Questo vale anche per i carabinieri?

R. I carabinieri sono agevolati perché operano in uno scenario meno ampio e più stabile di quello della Guardia di finanza. Basti pensare al precedente codice di procedura penale, che è rimasto in vigore per quasi sessant’anni, dal 1930 al 1988.


L’intervista ha termine ed offre un quadro complessivo non incoraggiante. La Guardia di Finanza è quindi un’organizzazione altamente qualificata e specializzata, ben disposta a livello territoriale, dalle possibilità operative non comuni. Un’organizzazione che ha però l’attitudine a perdere i suoi quadri più preparati, ed è relegata a svolgere una funzione di mero controllo. Una funzione certamente necessaria, nessuno può mettere in dubbio il concetto, ma che non può ritenersi esclusiva a meno che si passi il principio (erroneo) che una repressione forte e capillare abbia di per sé sola il potere di agire da fattore di prevenzione.
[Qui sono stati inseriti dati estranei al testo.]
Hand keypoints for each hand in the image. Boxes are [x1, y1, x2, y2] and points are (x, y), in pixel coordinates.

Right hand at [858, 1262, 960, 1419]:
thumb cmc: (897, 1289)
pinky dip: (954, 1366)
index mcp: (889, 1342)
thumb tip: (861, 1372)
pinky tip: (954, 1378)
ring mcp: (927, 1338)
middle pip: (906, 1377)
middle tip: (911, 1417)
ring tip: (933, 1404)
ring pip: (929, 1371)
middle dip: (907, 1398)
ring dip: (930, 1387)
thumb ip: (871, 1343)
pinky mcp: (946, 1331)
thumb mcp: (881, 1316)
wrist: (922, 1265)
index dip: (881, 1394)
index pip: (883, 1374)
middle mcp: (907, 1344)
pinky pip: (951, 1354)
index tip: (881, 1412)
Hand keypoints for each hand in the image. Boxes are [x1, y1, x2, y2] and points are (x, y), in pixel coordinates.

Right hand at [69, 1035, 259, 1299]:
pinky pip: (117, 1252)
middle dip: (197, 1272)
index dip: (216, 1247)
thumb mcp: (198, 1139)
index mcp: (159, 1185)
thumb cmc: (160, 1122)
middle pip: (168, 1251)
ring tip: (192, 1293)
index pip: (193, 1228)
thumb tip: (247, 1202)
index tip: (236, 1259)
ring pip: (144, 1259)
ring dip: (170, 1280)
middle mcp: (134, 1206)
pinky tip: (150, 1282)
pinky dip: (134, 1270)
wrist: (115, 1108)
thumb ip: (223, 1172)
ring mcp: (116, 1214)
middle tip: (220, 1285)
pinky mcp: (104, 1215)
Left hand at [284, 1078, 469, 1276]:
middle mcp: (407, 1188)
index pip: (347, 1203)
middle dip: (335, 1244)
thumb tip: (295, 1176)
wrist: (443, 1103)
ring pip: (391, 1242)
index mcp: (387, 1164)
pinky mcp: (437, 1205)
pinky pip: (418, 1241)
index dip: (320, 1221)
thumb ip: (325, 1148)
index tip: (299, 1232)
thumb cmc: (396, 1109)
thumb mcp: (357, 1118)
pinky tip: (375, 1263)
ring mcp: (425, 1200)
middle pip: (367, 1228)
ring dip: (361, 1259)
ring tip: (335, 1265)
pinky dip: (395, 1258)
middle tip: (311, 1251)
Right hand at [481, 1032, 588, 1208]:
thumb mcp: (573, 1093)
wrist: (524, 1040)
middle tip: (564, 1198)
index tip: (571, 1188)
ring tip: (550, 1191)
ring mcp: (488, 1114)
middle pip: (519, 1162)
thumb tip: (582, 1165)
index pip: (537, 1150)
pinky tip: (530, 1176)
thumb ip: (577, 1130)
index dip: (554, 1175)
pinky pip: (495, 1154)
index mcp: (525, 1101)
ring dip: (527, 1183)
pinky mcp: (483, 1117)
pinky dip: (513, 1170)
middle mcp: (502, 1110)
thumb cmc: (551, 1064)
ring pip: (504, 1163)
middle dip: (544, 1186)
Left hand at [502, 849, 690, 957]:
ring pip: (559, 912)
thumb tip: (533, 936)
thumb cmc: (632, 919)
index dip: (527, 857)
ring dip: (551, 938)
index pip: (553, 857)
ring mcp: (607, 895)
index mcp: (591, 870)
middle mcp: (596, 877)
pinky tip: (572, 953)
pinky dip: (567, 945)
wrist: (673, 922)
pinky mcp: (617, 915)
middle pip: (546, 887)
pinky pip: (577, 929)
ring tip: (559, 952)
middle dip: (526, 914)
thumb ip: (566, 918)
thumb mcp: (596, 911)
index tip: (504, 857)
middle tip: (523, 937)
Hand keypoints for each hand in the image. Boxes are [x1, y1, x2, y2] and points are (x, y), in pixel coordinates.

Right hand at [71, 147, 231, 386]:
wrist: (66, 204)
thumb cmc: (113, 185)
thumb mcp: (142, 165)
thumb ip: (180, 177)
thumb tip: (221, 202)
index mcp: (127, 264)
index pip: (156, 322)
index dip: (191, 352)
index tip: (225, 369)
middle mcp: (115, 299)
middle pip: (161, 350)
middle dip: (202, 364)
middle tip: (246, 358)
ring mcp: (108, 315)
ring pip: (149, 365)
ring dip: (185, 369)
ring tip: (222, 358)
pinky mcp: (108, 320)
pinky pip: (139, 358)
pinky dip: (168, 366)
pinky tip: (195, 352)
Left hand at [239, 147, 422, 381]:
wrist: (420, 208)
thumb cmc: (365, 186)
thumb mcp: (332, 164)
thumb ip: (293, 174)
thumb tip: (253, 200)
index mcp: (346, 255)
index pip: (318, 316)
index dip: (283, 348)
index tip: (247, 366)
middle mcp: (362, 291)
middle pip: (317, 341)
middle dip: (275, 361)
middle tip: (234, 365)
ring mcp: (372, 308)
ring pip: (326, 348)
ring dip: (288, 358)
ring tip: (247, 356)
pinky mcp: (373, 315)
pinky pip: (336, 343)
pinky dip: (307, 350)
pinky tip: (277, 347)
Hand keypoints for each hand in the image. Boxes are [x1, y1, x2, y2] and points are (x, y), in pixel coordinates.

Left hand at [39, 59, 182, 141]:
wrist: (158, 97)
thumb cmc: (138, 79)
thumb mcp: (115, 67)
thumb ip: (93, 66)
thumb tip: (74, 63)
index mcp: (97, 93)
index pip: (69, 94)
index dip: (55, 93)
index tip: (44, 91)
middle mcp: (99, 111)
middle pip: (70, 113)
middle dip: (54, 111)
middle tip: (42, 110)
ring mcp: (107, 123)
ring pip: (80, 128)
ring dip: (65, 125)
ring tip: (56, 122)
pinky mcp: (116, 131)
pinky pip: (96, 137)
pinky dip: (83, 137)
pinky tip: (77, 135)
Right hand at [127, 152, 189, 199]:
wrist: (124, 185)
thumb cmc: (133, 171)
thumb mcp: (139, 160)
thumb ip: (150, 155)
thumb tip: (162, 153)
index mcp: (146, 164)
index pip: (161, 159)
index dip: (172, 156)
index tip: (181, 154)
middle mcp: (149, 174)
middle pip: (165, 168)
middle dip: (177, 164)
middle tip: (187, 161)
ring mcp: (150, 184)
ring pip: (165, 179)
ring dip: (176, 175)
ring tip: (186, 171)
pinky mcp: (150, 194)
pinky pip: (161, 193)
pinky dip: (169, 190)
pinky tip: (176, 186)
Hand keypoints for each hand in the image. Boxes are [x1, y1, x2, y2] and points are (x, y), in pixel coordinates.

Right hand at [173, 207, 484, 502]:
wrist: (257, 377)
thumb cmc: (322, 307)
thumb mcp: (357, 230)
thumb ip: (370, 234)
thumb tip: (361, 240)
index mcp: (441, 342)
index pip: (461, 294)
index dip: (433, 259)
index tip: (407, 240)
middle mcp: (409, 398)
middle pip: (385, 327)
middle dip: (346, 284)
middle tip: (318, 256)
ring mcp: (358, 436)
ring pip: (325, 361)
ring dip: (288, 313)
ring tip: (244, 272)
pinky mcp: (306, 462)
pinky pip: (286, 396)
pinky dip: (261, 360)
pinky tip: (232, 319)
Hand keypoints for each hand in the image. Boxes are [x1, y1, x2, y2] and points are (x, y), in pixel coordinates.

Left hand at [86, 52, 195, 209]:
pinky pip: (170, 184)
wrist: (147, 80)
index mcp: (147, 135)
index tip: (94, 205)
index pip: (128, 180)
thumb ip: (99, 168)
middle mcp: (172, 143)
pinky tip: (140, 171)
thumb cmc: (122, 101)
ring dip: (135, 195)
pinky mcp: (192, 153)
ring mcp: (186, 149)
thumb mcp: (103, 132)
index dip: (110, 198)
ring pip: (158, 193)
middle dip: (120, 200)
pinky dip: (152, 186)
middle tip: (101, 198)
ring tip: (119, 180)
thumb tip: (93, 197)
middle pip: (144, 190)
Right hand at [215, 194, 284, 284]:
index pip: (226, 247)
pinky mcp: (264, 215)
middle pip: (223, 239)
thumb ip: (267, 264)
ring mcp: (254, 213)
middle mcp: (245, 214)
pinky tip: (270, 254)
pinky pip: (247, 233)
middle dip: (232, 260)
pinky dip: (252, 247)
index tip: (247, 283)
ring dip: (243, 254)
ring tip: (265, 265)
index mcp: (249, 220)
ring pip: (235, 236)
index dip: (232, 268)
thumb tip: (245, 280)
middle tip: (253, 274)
L’Arma dei Carabinieri opera in un settore diverso ed ha problematiche diverse. Se ci si limita a vedere l’Arma soltanto come Polizia Giudiziaria, i compiti appaiono più semplici e lineari. Una riflessione di superficie, che non tiene conto di tutte le specializzazioni che vedono i Carabinieri protagonisti in disparati settori organizzativi, di prevenzione e di controllo. Ma l’Arma è di fatto protagonista di una rivoluzione copernicana dal momento in cui è divenuta la quarta Forza Armata dello Stato. La prima Forza Armata dello Stato a poter contare su forze professionali, addestrate e specializzate in settori di impiego operativo non facili.
Modernizzare le due strutture militari è una sfida reale del nostro Paese. Dotare queste strutture di un sistema democratico interno, capace di poter realmente fornire una linea di confronto autentico alla linea gerarchica, potrebbe essere il nodo gordiano da sciogliere per vincere questa sfida.